Anonymous ID: 871287 Sept. 27, 2020, 9:42 a.m. No.10810417   🗄️.is 🔗kun   >>0467 >>0882

>>10810398

It's from the CDC, so even though its "factual' it's more truthy that fact. Nonetheless, coronavirus is nothing new. It's the cause of 30% of common colds.

 

Human Coronavirus Types

 

Coronaviruses are named for the crown-like spikes on their surface. There are four main sub-groupings of coronaviruses, known as alpha, beta, gamma, and delta.

 

Human coronaviruses were first identified in the mid-1960s. The seven coronaviruses that can infect people are:

Common human coronaviruses

 

229E (alpha coronavirus)

NL63 (alpha coronavirus)

OC43 (beta coronavirus)

HKU1 (beta coronavirus)

 

Other human coronaviruses

 

MERS-CoV (the beta coronavirus that causes Middle East Respiratory Syndrome, or MERS)

SARS-CoV (the beta coronavirus that causes severe acute respiratory syndrome, or SARS)

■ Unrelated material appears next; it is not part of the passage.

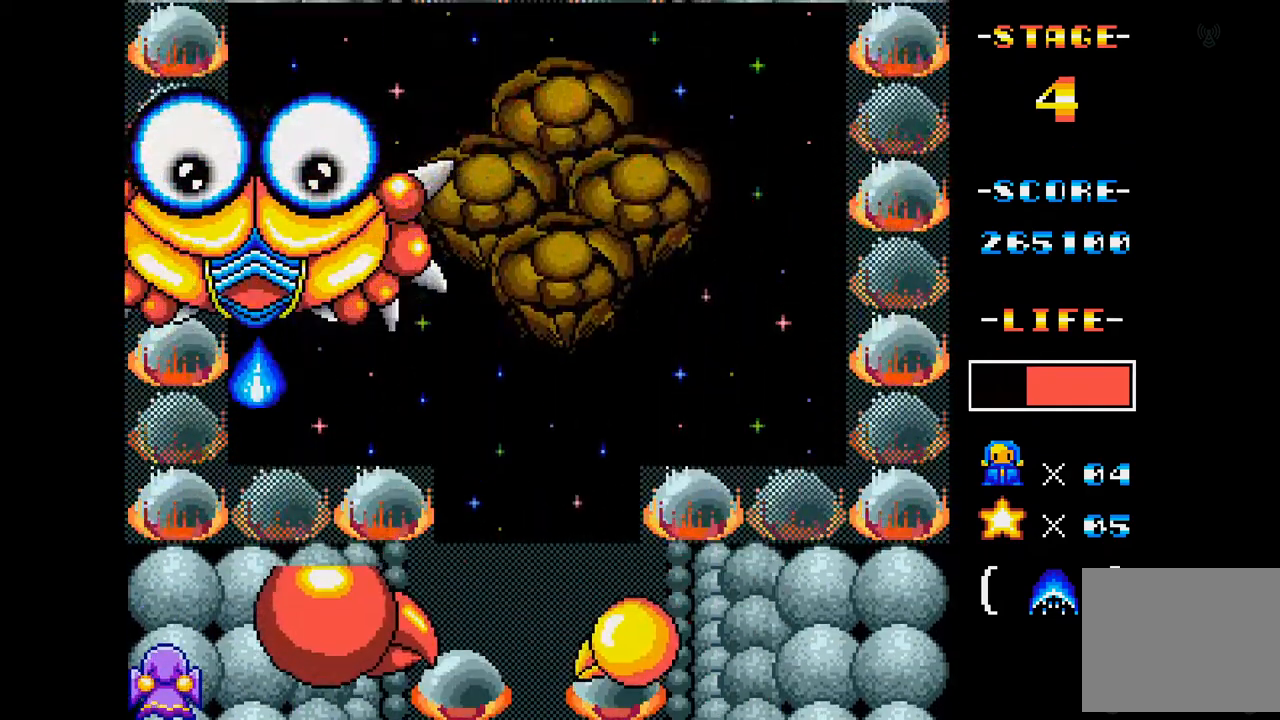
{"buttons": [], "events": []}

SARS-CoV-2 (the novel coronavirus that causes coronavirus disease 2019, or COVID-19)

 

People around the world commonly get infected with human coronaviruses 229E, NL63, OC43, and HKU1.

 

Sometimes coronaviruses that infect animals can evolve and make people sick and become a new human coronavirus. Three recent examples of this are 2019-nCoV, SARS-CoV, and MERS-CoV.

 

https://www.cdc.gov/coronavirus/types.html

Anonymous ID: 871287 Sept. 27, 2020, 9:48 a.m. No.10810467   🗄️.is 🔗kun   >>0882

>>10810417

Hmm, apparently is is something new. When did the bio-weapons programs begin in earnest?

 

'''All coronaviruses can trace their genetic ancestry to a common ancestor in the 1950s. SARS-COV-1 and MERS are both beta coronaviruses. SARS-COV-2 likely is a beta strain as well.

 

Four HCoV-OC43 genotypes (A to D), have been identified with genotype D most likely arising from genetic recombination. The complete genome sequencing of two genotype C and D strains and bootscan analysis shows recombination events between genotypes B and C in the generation of genotype D. Of 29 strains identified, none belong to the more ancient genotype A. Molecular clock analysis using spike and nucleocapsid genes dates the most recent common ancestor of all genotypes to the 1950s. Genotype B and C date to the 1980s. Genotype B to the 1990s, and genotype C to the late 1990s to early 2000s. The recombinant genotype D strains were detected as early as 2004.[5]

 

Comparison of HCoV-OC43 with the most closely related strain of Betacoronavirus 1 species, bovine coronavirus, indicated that they had a most recent common ancestor in the late 19th century, with several methods yielding most probable dates around 1890, leading authors to speculate that an introduction of the former strain to the human population might have caused the 1889–1890 flu pandemic.[8] HCoV-OC43 likely originated in rodents.[9]

 

HCoV-OC43 is one of seven known coronaviruses known to infect humans.